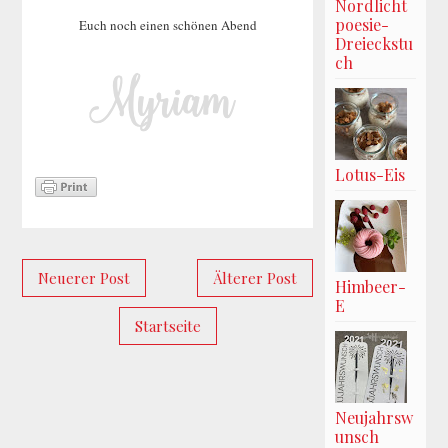
Nordlicht
poesie-
Euch noch einen schönen Abend
Dreieckstu
ch
Lotus-Eis
Neuerer Post
Älterer Post
Himbeer-
E
Startseite
Neujahrsw
unsch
---
Everything in the material must be duplicated exactly, except the pictures.

SOLUTION>
Nordlicht
poesie-
Euch noch einen schönen Abend
Dreieckstu
ch
Lotus-Eis
Neuerer Post
Älterer Post
Himbeer-
E
Startseite
Neujahrsw
unsch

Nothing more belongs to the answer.